[Text data extracted from the page]
:::::

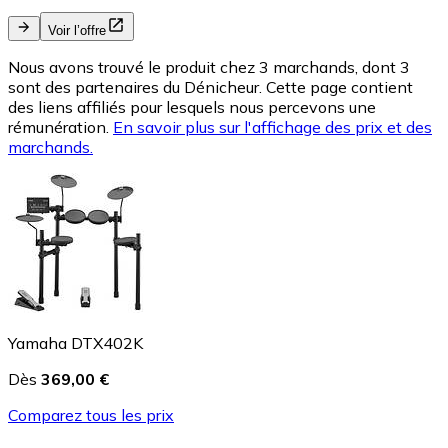
Voir l’offre
Nous avons trouvé le produit chez 3 marchands, dont 3
sont des partenaires du Dénicheur. Cette page contient
des liens affiliés pour lesquels nous percevons une
rémunération.
En savoir plus sur l'affichage des prix et des
marchands.
Yamaha DTX402K
Dès
369,00 €
Comparez tous les prix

:::::

(Task objective)
Rewrite the text lines from the entries above as a numbered list without blank lines, and leave the pictures out of the answer.

(Exercise solution)
1. Voir l’offre
2. Nous avons trouvé le produit chez 3 marchands, dont 3
3. sont des partenaires du Dénicheur. Cette page contient
4. des liens affiliés pour lesquels nous percevons une
5. rémunération.
6. En savoir plus sur l'affichage des prix et des
7. marchands.
8. Yamaha DTX402K
9. Dès
10. 369,00 €
11. Comparez tous les prix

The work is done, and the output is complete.